-- Exercise material follows --

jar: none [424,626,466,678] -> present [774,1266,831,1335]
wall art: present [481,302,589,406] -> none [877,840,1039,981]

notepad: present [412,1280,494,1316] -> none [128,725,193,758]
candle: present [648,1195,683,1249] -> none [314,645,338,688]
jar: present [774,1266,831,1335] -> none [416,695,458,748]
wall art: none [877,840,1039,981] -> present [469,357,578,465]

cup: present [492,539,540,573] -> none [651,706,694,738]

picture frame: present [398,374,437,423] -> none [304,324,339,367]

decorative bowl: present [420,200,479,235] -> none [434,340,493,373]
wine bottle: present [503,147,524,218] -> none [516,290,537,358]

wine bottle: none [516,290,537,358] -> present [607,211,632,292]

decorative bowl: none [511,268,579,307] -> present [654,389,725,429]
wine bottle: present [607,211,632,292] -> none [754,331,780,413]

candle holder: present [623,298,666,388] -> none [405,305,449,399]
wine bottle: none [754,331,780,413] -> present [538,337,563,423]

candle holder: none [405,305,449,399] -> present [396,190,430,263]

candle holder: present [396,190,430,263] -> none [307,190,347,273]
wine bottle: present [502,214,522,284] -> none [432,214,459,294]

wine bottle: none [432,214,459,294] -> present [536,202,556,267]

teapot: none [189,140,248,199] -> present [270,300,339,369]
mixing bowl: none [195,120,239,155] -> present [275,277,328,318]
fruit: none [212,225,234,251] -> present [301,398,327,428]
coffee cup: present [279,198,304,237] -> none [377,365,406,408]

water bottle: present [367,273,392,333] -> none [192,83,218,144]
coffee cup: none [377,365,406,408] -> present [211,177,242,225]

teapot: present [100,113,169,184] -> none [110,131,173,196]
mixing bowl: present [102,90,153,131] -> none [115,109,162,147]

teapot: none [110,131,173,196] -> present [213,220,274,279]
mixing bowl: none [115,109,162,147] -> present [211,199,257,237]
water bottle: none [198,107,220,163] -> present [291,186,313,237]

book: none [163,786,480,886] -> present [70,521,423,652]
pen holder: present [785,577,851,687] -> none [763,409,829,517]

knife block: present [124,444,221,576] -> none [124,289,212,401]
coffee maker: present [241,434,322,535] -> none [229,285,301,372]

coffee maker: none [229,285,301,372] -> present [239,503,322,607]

-- Exercise material concluded --

Restate the data word for word, leaving nothing out.

Exercise solution:
jar: none [424,626,466,678] -> present [774,1266,831,1335]
wall art: present [481,302,589,406] -> none [877,840,1039,981]

notepad: present [412,1280,494,1316] -> none [128,725,193,758]
candle: present [648,1195,683,1249] -> none [314,645,338,688]
jar: present [774,1266,831,1335] -> none [416,695,458,748]
wall art: none [877,840,1039,981] -> present [469,357,578,465]

cup: present [492,539,540,573] -> none [651,706,694,738]

picture frame: present [398,374,437,423] -> none [304,324,339,367]

decorative bowl: present [420,200,479,235] -> none [434,340,493,373]
wine bottle: present [503,147,524,218] -> none [516,290,537,358]

wine bottle: none [516,290,537,358] -> present [607,211,632,292]

decorative bowl: none [511,268,579,307] -> present [654,389,725,429]
wine bottle: present [607,211,632,292] -> none [754,331,780,413]

candle holder: present [623,298,666,388] -> none [405,305,449,399]
wine bottle: none [754,331,780,413] -> present [538,337,563,423]

candle holder: none [405,305,449,399] -> present [396,190,430,263]

candle holder: present [396,190,430,263] -> none [307,190,347,273]
wine bottle: present [502,214,522,284] -> none [432,214,459,294]

wine bottle: none [432,214,459,294] -> present [536,202,556,267]

teapot: none [189,140,248,199] -> present [270,300,339,369]
mixing bowl: none [195,120,239,155] -> present [275,277,328,318]
fruit: none [212,225,234,251] -> present [301,398,327,428]
coffee cup: present [279,198,304,237] -> none [377,365,406,408]

water bottle: present [367,273,392,333] -> none [192,83,218,144]
coffee cup: none [377,365,406,408] -> present [211,177,242,225]

teapot: present [100,113,169,184] -> none [110,131,173,196]
mixing bowl: present [102,90,153,131] -> none [115,109,162,147]

teapot: none [110,131,173,196] -> present [213,220,274,279]
mixing bowl: none [115,109,162,147] -> present [211,199,257,237]
water bottle: none [198,107,220,163] -> present [291,186,313,237]

book: none [163,786,480,886] -> present [70,521,423,652]
pen holder: present [785,577,851,687] -> none [763,409,829,517]

knife block: present [124,444,221,576] -> none [124,289,212,401]
coffee maker: present [241,434,322,535] -> none [229,285,301,372]

coffee maker: none [229,285,301,372] -> present [239,503,322,607]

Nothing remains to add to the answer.